Folding/Unfolding Pathways in Topological
Landscapes
Folding of molecular chains involves conformational
searches within
the free energy landscape. Since the conformational transitions are
not always associated with topological transitions, finding the topological
landscape and mapping the conformational transitions to their topological
counterparts are fundamental questions in the field. Additionally,
due to the cooperativity and nonlinearity of the interactions between
the binding sites in the presence of solvent as well as the existence
of many intermediate transition states, the folding and unfolding
pathways are often irreversible.[25,26] Thus, it is
not obvious that the reverse unfolding process follows the same route
as the folding process. In the following, we address the question
of how folding and unfolding processes are mapped on the topological
space by looking at different scenarios of mechanical folding and
unfolding.
Folding
The physics of folding reactions can be mostly
explained by conceptual frameworks including the nucleation–propagation
mechanism and the diffusion–collision model.[27−31] However, the topological arrangements and evolution
of the contacts are not addressed in any of the theories.
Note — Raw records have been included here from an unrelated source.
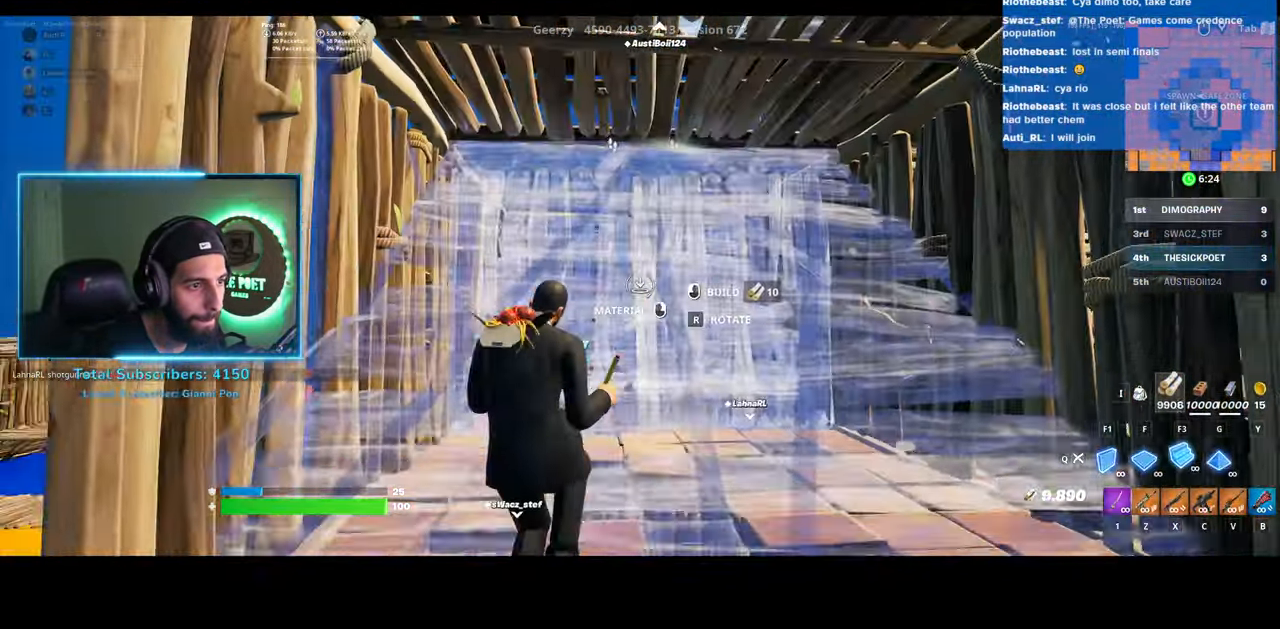
{"keys": ["d"], "mouse": [], "events": [[133, "s", "up"]]}
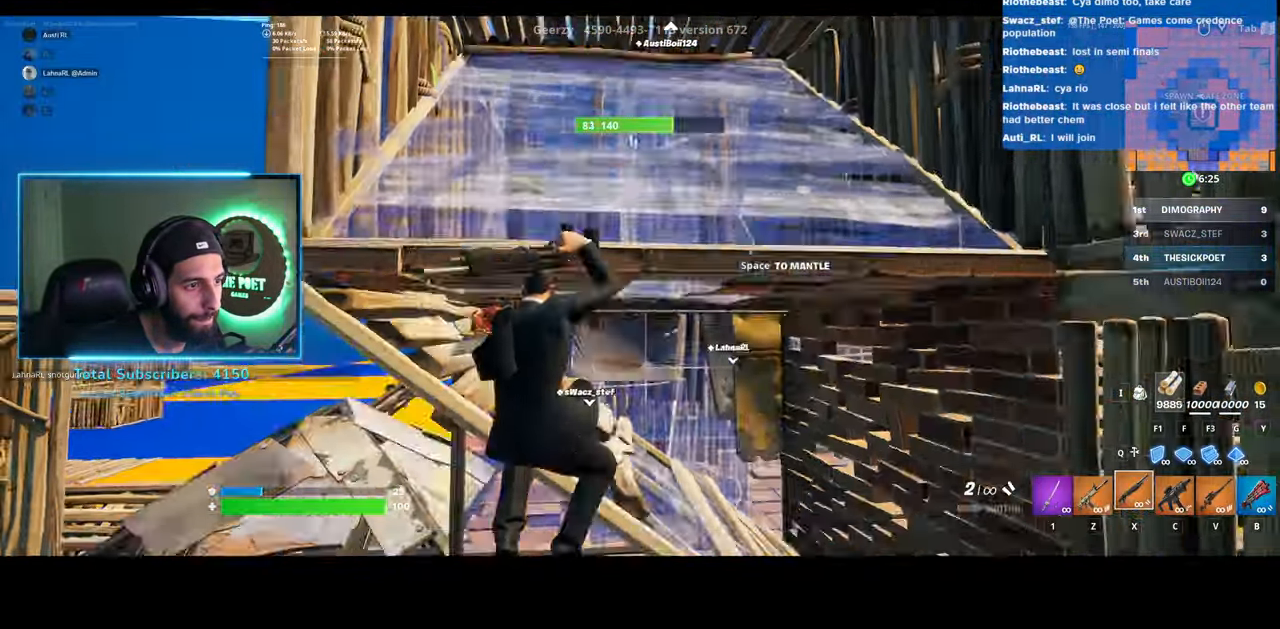
{"keys": ["d", "w"], "mouse": [], "events": [[83, "w", "down"]]}
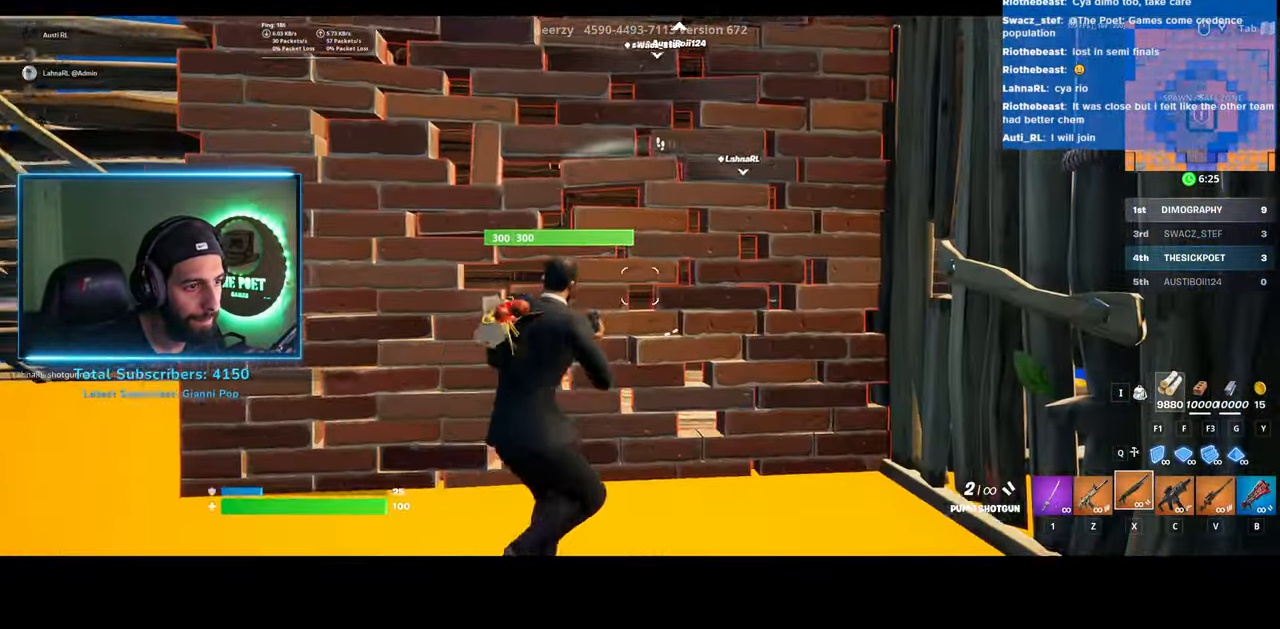
{"keys": ["d", "w"], "mouse": [], "events": []}
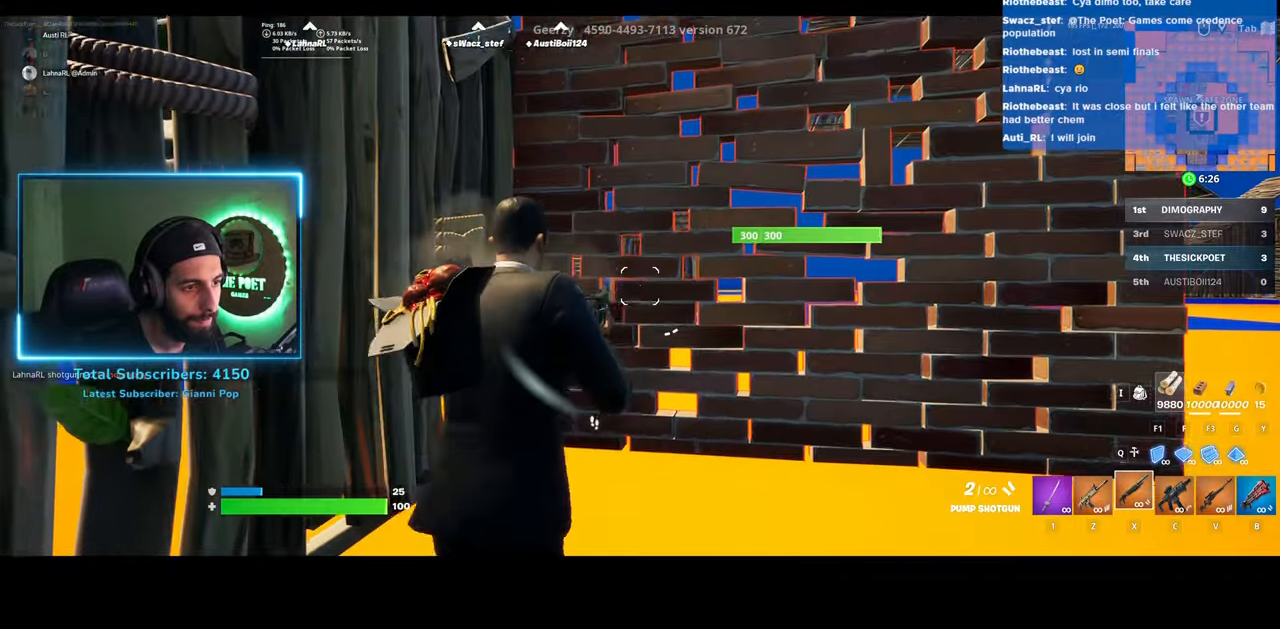
{"keys": ["a", "w"], "mouse": [], "events": [[300, "d", "up"], [333, "a", "down"]]}
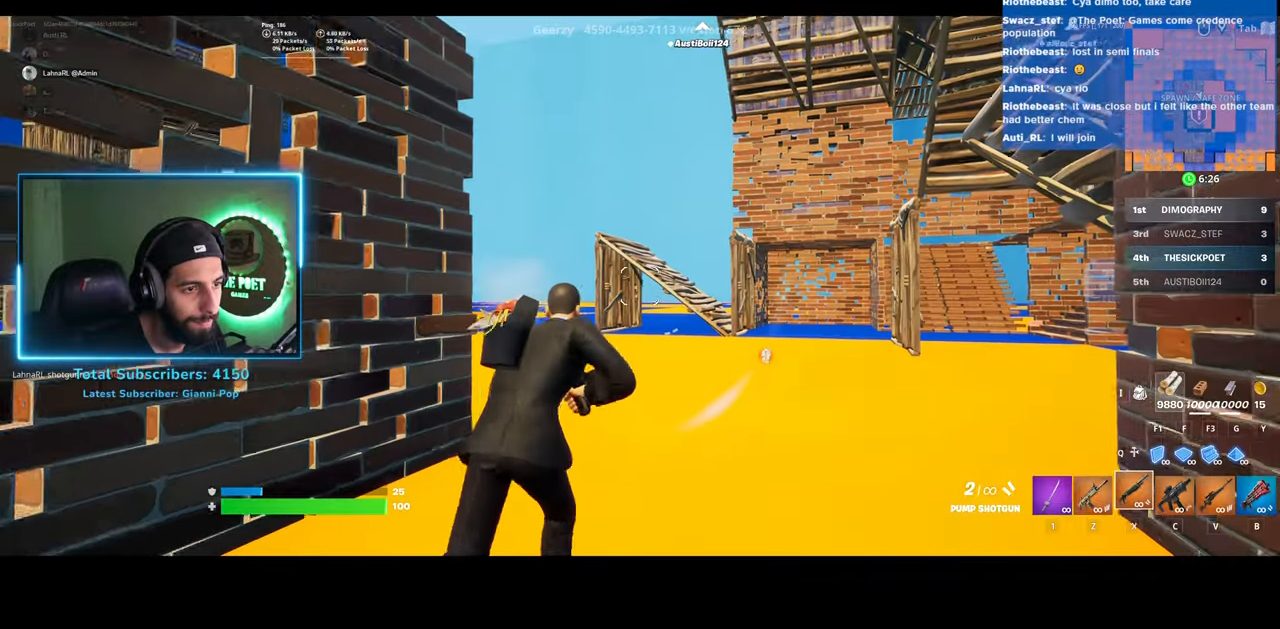
{"keys": ["a", "w"], "mouse": [], "events": []}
One way
to monitor the real-time folding in a controlled manner is by restraining
the ends of the linear (bio)molecules, for example, between two optically
trapped beads (as is done for single-molecule mechanical interrogation
studies). In silico modeling of end-restrained folding polymers revealed
that the folding process starts with nucleation followed by growth.
Before the onset of the nucleation, transient local entropic loops
dominate leading to an increase in the number with series topology.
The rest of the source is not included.